Toutefois, au cours de mes conclusions, je perdais le sens trinitaire, et l'individu suçait la substance vivante de l'espèce et de la société, réduites à l'état de simples supports. Certes, j'envisageais bien, une fois abolies les contraintes spécifiques de la mort, et avec l'espoir planétaire du communisme universel, la réconciliation générale de l'individu, la société et l'espèce. Mais j'oubliais que l'individu, s'il doit s'inscrire dans un cycle et une totalité où il est à ta fois (et contradictoirement) moyen et fin, ne peut être considéré comme une figure supérieure aux deux autres figures de la triade, et ne peut surmonter radicalement la différence, c'est-a-dire la source permanente de contradictions entre lui, l'espèce et la société. Autrement dit, je vois maintenant, qu'entraîné par l'éthylisme intellectuel qui me caractérise parfois, je versais en dépit d'inquiétudes et de gros soupirs (la phrase de Henri Heine «chaque pouce de terrain») dans le péché d'euphorie.

D'autre part, au sein de cette euphorie, mon anthropologisme se dégrade en vulgate humaniste où l'homme seul et seule valeur, radicalement étranger au cosmos et à la création, est voué à devenir sujet et propriétaire du monde.
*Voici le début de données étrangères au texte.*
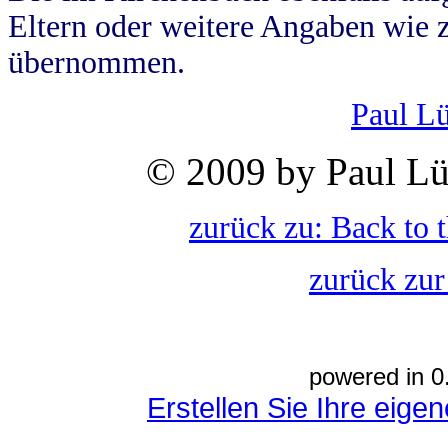
Eltern oder weitere Angaben wie z
übernommen.
Paul L
© 2009 by Paul Lü
zurück zu: Back to 
zurück zur
powered in 0
Erstellen Sie Ihre eig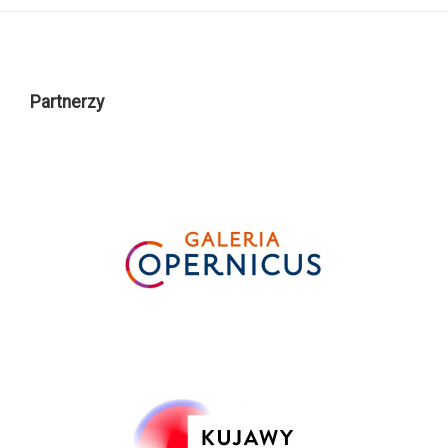
Partnerzy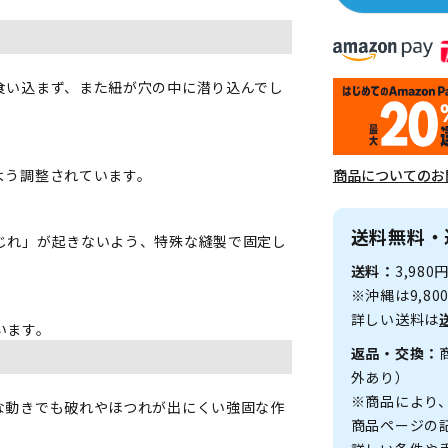
食い込まず、また紐が穴の中に潜り込んでし
商品についてのお
よう調整されています。
送料無料・
じれ」が起きないよう、特殊な縫製で固定し
送料：
3,98
※沖縄は9,8
詳しい送料は
います。
返品・交換：
外あり）
※商品により
な動きでも破れやほつれが出にくい強固な作
商品ページの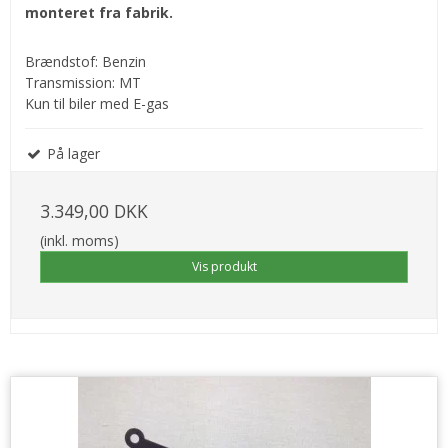
monteret fra fabrik.
Brændstof: Benzin
Transmission: MT
Kun til biler med E-gas
På lager
3.349,00 DKK
(inkl. moms)
Vis produkt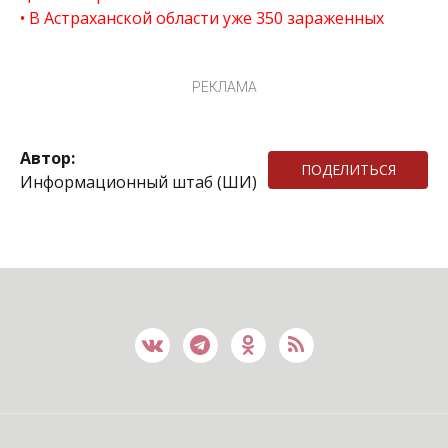
В Астраханской области уже 350 зараженных
РЕКЛАМА
Автор:
ПОДЕЛИТЬСЯ
Информационный штаб (ШИ)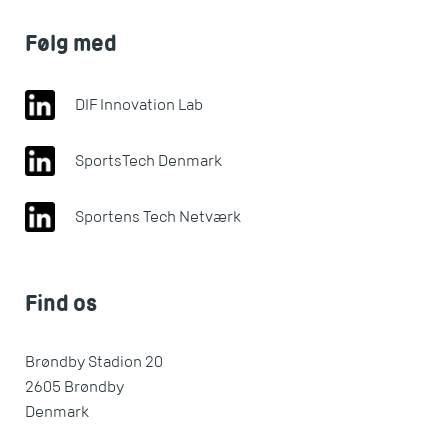
Følg med
DIF Innovation Lab
SportsTech Denmark
Sportens Tech Netværk
Find os
Brøndby Stadion 20
2605 Brøndby
Denmark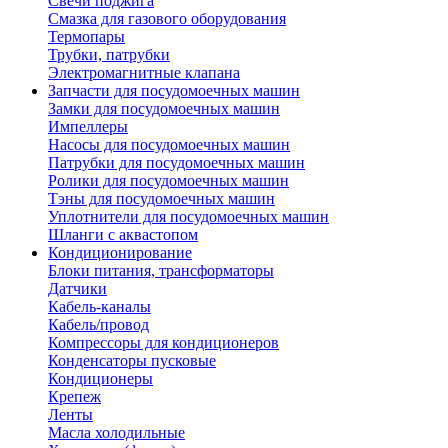
Свечи поджига
Смазка для газового оборудования
Термопары
Трубки, патрубки
Электромагнитные клапана
Запчасти для посудомоечных машин
Замки для посудомоечных машин
Импеллеры
Насосы для посудомоечных машин
Патрубки для посудомоечных машин
Ролики для посудомоечных машин
Тэны для посудомоечных машин
Уплотнители для посудомоечных машин
Шланги с аквастопом
Кондиционирование
Блоки питания, трансформаторы
Датчики
Кабель-каналы
Кабель/провод
Компрессоры для кондиционеров
Конденсаторы пусковые
Кондиционеры
Крепеж
Ленты
Масла холодильные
Aujourd'hui, je suis loin d'abandonner l'anthropologisme, comme on l'a vu dans la nouvelle préface, mais je suis disposé à y inoculer de plus en plus profondément du biologisme, et à l'inscrire dans un cosmologisme. Ce que je rejette, c'est l'humanisme insulaire-propriétaire. Il m'apparaît de plus en plus que l'homme est non seulement le plus avancé des êtres vivants connus, mais aussi le porteur de ce que la vie a de principiel et fondamental. Car l'homme est indéterminé, comme le fut la cellule originaire et comme l'est encore l'amibe, mais il dispose de membres, de cerveaux, d'outils, de langage. Chacun de ses progrès correspond à la création d'un organe, d'un outil, d'un art, d'une aptitude, et en même temps correspond à une régression vers l'indétermination originelle et les structures premières d'où sont issus précisément tous ses progrès fondamentaux. Son langage, progrès révolutionnant, retrouve en fait le secret structurel du code génétique, source première de toute vie ... Et ses mythes les plus profonds, ceux de la mort - le double et la mort-renaissance - traduisent en fantasmes et aspirations ce qui caractérise génétiquement la vie: la duplication et le cycle germen-soma.

Le soleil de la mort.
Comme la vie, l'homme vit dans le hasard, contient en lui le hasard, est fait pour rencontrer le hasard, le combattre, le domestiquer, le fuir, le féconder, jouer avec lui, en subir le risque, en subir la chance ... Or si l'on conçoit l'intimité profonde entre la vie et l'homme, et si l'on conçoit en même temps l'intimité profonde entre la vie et la mort, alors on conçoit du même coup que pour l'homme la mort est inexpugnable de sa source, de son support, de son horizon. la mort c'est tout d'abord le risque permanent, l'aléa, qui naît à chaque changement du monde et à chaque bond en avant de la vie, et, dans ce sens, comme l'a dit de façon admirable Jonas Salk (14), la Vie est toujours au bord du désastre. La mort est dans l'univers physico-chimique où la vie est sans cesse menacée de retomber, mais où elle s'est formée, s'est tissée, s'est développée, La mort, elle, est dans l'indétermination micro-physique, mais cette indétermination est en même temps à la source des mutations et des créations, de toute création. La mutation, source de la mort, est indistincte de la source de la vie. Ce qui n'est pas en ordre, ce chaos souterrain et permanent, est à la fois ce qui crée et ce qui détruit. On ne peut concevoir.. Pourra-t-on un jour concevoir? De toute façon la mort s'enfonce, s'enracine dans le mystère qui est à la fois celui de la Matière et de la Vie. La mort, pour l'homme, est dans le tissu de son monde, de son être, de son esprit, de son passé, de son futur.

Erreur théorique donc que d'avoir, d'une part, trop séparé l'individu de l'espèce et la société, d'autre part, trop séparé la vie de la mort, Fol espoir donc que de songer à divorcer de la mort (et de cela, j'en étais vaguement conscient, puisque après avoir arraché l'homme à la mort spécifique, je l'offrais à la mort cosmique), Mais ceci n'annule pas l'espoir de réformer la mort.



Note

(14) J. Salk, Biology and Human Life, Salk Institute, San Diego, mai 1969, p. 29.